[WHAT IS BEING ASKED]:
Give every line in the entries below as a numbered list, from the line containing "woman shirt —" down to the line containing "[326, 122, 381, 139] [125, 61, 491, 292]", both included, with blank lines left out. Leave the pictures out of your answer.

[PROVIDED MATERIAL]:
──────────────────────────────
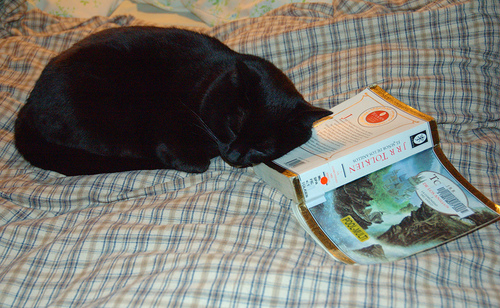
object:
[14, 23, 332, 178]
cat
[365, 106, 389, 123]
circle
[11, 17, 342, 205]
mammal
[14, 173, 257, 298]
bed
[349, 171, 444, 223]
waterfalls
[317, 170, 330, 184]
circle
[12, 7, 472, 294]
bed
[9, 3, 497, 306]
cot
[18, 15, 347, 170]
cat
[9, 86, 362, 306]
blanket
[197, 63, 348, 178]
head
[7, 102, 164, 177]
tail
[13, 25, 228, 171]
body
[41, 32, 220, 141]
fur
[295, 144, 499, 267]
cover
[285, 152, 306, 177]
barcode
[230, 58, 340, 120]
ears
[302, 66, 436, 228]
book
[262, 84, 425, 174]
cover book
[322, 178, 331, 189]
drop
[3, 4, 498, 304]
sheets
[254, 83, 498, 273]
novel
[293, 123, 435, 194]
spine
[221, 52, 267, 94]
ear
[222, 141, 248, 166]
nose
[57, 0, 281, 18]
light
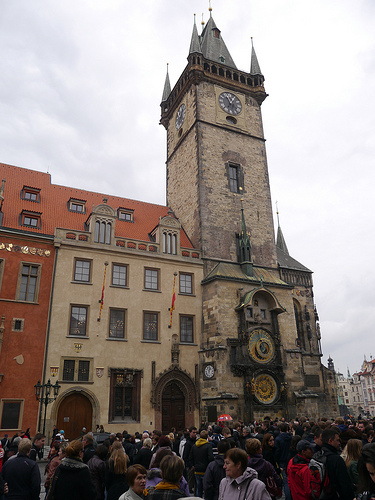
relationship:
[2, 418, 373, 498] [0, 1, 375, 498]
town square in czech republic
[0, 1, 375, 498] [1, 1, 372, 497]
czech republic in czech republic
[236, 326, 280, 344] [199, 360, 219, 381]
apostles beside clock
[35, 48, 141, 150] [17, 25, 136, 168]
clouds in sky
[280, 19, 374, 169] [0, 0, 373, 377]
clouds in sky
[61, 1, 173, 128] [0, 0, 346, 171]
clouds in sky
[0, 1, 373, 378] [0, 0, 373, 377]
clouds in sky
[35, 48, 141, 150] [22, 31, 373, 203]
clouds are in sky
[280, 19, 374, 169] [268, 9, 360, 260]
clouds are in sky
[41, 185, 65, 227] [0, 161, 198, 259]
tiles are on roof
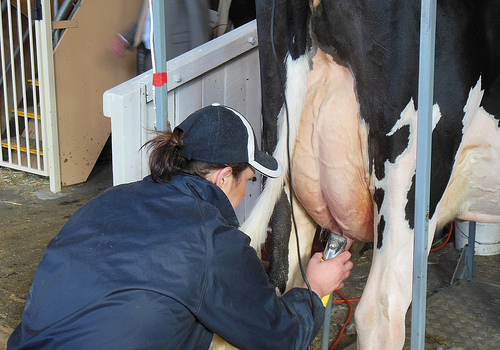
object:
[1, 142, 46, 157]
yellow stripe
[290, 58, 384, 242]
glands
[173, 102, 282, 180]
cap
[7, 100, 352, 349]
woman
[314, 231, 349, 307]
device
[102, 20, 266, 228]
white area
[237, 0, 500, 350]
cow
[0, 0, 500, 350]
barn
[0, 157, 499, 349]
floor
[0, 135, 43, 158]
stair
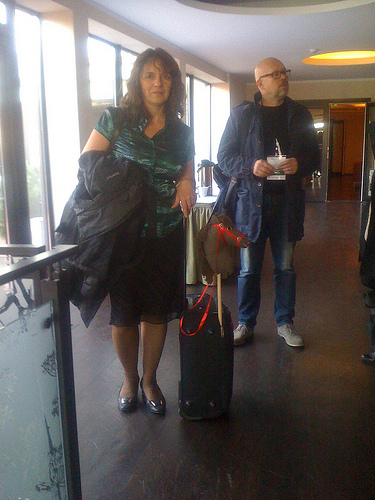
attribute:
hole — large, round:
[301, 49, 373, 65]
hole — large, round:
[178, 0, 372, 16]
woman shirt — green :
[78, 42, 177, 421]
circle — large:
[305, 50, 369, 66]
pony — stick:
[172, 211, 241, 352]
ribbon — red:
[178, 283, 217, 334]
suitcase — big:
[179, 251, 235, 389]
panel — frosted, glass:
[20, 76, 50, 267]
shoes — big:
[92, 356, 205, 439]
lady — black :
[82, 46, 196, 414]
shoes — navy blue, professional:
[118, 378, 166, 416]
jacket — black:
[49, 151, 152, 312]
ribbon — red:
[179, 280, 213, 334]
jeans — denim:
[238, 192, 299, 331]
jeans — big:
[237, 195, 293, 324]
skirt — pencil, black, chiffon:
[99, 218, 219, 343]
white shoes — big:
[226, 319, 304, 347]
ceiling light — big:
[295, 47, 374, 70]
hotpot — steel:
[193, 159, 216, 197]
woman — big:
[74, 37, 202, 422]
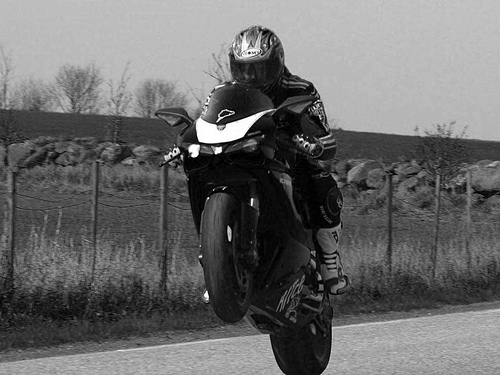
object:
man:
[167, 27, 346, 294]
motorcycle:
[153, 81, 337, 375]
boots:
[309, 221, 349, 294]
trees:
[408, 116, 470, 199]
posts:
[2, 163, 16, 293]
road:
[1, 299, 499, 374]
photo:
[2, 2, 498, 371]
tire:
[198, 192, 258, 324]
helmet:
[227, 25, 285, 80]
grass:
[22, 322, 49, 339]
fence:
[7, 159, 500, 279]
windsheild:
[196, 88, 272, 143]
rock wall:
[6, 136, 145, 174]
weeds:
[10, 261, 28, 300]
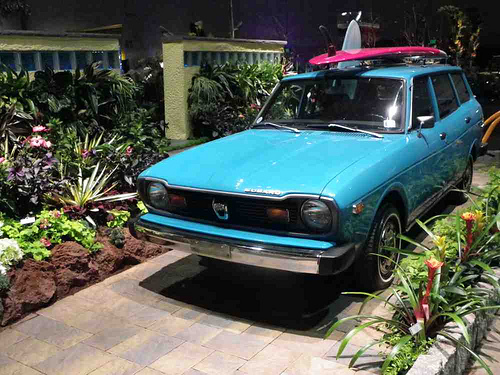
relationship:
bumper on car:
[132, 213, 327, 280] [123, 44, 484, 259]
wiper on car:
[326, 122, 381, 139] [125, 61, 491, 292]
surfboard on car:
[306, 45, 451, 68] [125, 61, 491, 292]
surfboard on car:
[331, 20, 363, 100] [125, 61, 491, 292]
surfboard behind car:
[306, 45, 451, 68] [125, 61, 491, 292]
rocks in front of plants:
[1, 217, 110, 296] [0, 159, 148, 290]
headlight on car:
[298, 197, 333, 235] [125, 61, 491, 292]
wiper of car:
[330, 122, 382, 139] [125, 61, 491, 292]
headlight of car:
[301, 204, 333, 238] [125, 61, 491, 292]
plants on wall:
[192, 65, 258, 125] [155, 42, 290, 110]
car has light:
[125, 61, 491, 292] [294, 193, 335, 233]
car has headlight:
[125, 61, 491, 292] [146, 180, 171, 210]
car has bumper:
[125, 61, 491, 292] [126, 209, 357, 278]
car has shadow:
[125, 61, 491, 292] [144, 245, 334, 336]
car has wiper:
[125, 61, 491, 292] [325, 120, 385, 138]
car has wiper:
[125, 61, 491, 292] [253, 122, 299, 132]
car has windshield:
[125, 61, 491, 292] [260, 75, 408, 136]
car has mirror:
[184, 64, 499, 278] [401, 114, 453, 148]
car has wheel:
[125, 61, 491, 292] [363, 205, 411, 291]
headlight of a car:
[146, 180, 175, 214] [125, 61, 491, 292]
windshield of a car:
[252, 72, 408, 135] [125, 61, 491, 292]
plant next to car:
[47, 154, 136, 214] [125, 61, 491, 292]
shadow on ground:
[137, 250, 366, 341] [1, 252, 331, 374]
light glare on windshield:
[380, 82, 407, 128] [257, 78, 408, 132]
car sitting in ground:
[125, 61, 491, 292] [0, 152, 499, 374]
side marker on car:
[349, 197, 369, 214] [125, 61, 491, 292]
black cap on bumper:
[323, 239, 355, 279] [128, 215, 360, 276]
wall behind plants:
[161, 42, 192, 142] [0, 50, 283, 280]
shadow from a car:
[138, 239, 360, 334] [125, 61, 491, 292]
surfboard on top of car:
[286, 31, 474, 90] [125, 61, 491, 292]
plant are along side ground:
[39, 158, 141, 214] [0, 152, 499, 374]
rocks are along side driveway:
[0, 256, 59, 328] [4, 255, 331, 373]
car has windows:
[125, 61, 491, 292] [432, 75, 462, 122]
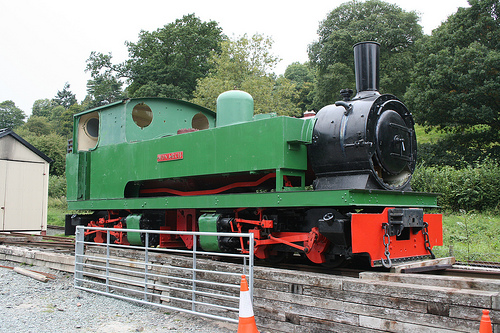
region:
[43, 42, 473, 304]
Green and orange steam engine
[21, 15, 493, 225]
A vintage train engine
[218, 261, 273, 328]
Orange and White Cone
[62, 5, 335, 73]
A Line of Trees In Background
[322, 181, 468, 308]
Orange Train Scoop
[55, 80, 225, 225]
The Conductor's Station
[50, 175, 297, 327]
A silver handrail in front of a train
──────────────────────────────
[TASK OUTPUT]:
1. woman shirt — green :
2. [78, 42, 177, 421]
3. circle — large:
4. [305, 50, 369, 66]
5. pony — stick:
6. [172, 211, 241, 352]
7. ribbon — red:
8. [178, 283, 217, 334]
9. suitcase — big:
10. [179, 251, 235, 389]
11. panel — frosted, glass:
12. [20, 76, 50, 267]
13. shoes — big:
14. [92, 356, 205, 439]
15. lady — black :
16. [82, 46, 196, 414]
17. shoes — navy blue, professional:
18. [118, 378, 166, 416]
19. jacket — black:
20. [49, 151, 152, 312]
21. ribbon — red:
22. [179, 280, 213, 334]
23. jeans — denim:
24. [238, 192, 299, 331]
25. jeans — big:
26. [237, 195, 293, 324]
27. skirt — pencil, black, chiffon:
28. [99, 218, 219, 343]
29. white shoes — big:
30. [226, 319, 304, 347]
31. ceiling light — big:
32. [295, 47, 374, 70]
33. hotpot — steel:
34. [193, 159, 216, 197]
35. woman — big:
36. [74, 37, 202, 422]
37. object:
38. man:
39. [167, 27, 346, 294]
40. motorcycle:
41. [153, 81, 337, 375]
42. boots:
43. [309, 221, 349, 294]
44. trees:
45. [408, 116, 470, 199]
46. posts:
47. [2, 163, 16, 293]
48. road:
49. [1, 299, 499, 374]
50. photo:
51. [2, 2, 498, 371]
52. tire:
53. [198, 192, 258, 324]
54. helmet:
55. [227, 25, 285, 80]
56. grass:
57. [22, 322, 49, 339]
58. fence:
59. [7, 159, 500, 279]
60. windsheild:
61. [196, 88, 272, 143]
62. rock wall:
63. [6, 136, 145, 174]
64. weeds:
65. [10, 261, 28, 300]
66. relationship:
67. bumper on car:
68. [132, 213, 327, 280] [123, 44, 484, 259]
69. wiper on car:
70. [326, 122, 381, 139] [125, 61, 491, 292]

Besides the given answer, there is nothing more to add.